§ Page text:
The biggest process starts; everything starts with the bounce rate. If it’s bouncing everywhere, this starts with people not even going through your website; you need to convince them of something. But it starts with the bounce rate; then you go to each important event in the final part. You can create specific videos; for example, one very common thing is people get to your checkout page and don’t finish. They don’t close the sales. Usually, we have two main reasons for shipping, which we can’t do anything about like shipping is shipping. So each website has its shipping, and that’s a business decision. And the other one is they don’t feel confident that that page or that website, that checkout part, is secure for them. They don’t see something that is secure. Sometimes, explaining why the checkout process takes those specific steps is a good reason. So you can put a trigger on the checkout when they hit that page. Suppose their mouse goes towards closing or back. In that case, it triggers that video, telling or explaining to them, like, Wait, before you go, instead, Oh, get a deal or something this, if it’s an explanatory video, or sometimes you can convince people to check out who is interested. Or you can even trigger them to like, if you have any doubts, below the video, you have a small video window, and below the video have a small form and say, let us help you close this deal or what is bothering you? Because most people want to get their doubts in here taken care of. And they don’t want to like they don’t want to be scared of doing something. So, for example, one reader that had that happen before when we had like most people would need if you click Live, let’s say like, shop with PayPal, we will be redirected to PayPal stuffing mold. Some people are not as familiar with PayPal or something like this. And then like the gift before they leave because after they were redirected, we can do nothing. But before they click pay to PayPal, or if they leave the page, you will show a video saying, you know why we use it for payment processing? We use it because it’s safe and secure. There you have, you can have a button on that.

So when they abandon because you can abandon and return to the website. They abandoned paying through PayPal, and you returned the website button. Do you return them to a page that tells you why you use PayPal?

You can have two triggers, one if they go back to the website through that return to website button, and you can have one if they are on the checkout page. If they don’t click the pay with PayPal button, go through, and leave the page. Before they leave, you can have a pop-up and show that triggering a video.

There are two ways to use Pay Pal. You can embed it right into your process. So there it’s hidden. I understand.

We had one for bigger items, and you need to quote the shipping. They need to quote the shipping because they were big and heavy items or custom items. So they would get to the checkout part. And on the checkout would say we will contact you for the shipping price and stuff like this. So they would pay for the products, but the shipping would come after. That’s something like a business decision that they wouldn’t change on the business side.

Yeah, because you can easily tell them calculate the shipping using, like, there’s no need to.

We tried everything. But it was just, let’s say, a poor decision.

It is a poor business decision. So wasted time, resources, and money.

§ Dataset section:
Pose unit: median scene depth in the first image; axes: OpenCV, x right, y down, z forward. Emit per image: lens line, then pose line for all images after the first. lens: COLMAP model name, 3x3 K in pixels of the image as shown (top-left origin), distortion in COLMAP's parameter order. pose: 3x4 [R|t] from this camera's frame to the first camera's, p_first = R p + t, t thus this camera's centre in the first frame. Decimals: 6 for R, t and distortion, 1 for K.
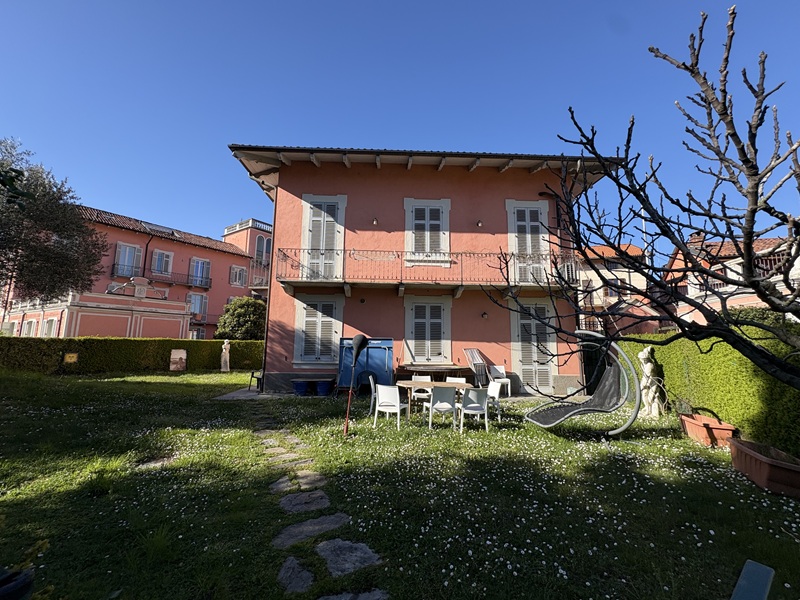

§ Task item: Repeat the passage of the checkout discussion from "You can have two" to "triggering a video.". You won't need the listing.

§ Response:
You can have two triggers, one if they go back to the website through that return to website button, and you can have one if they are on the checkout page. If they don’t click the pay with PayPal button, go through, and leave the page. Before they leave, you can have a pop-up and show that triggering a video.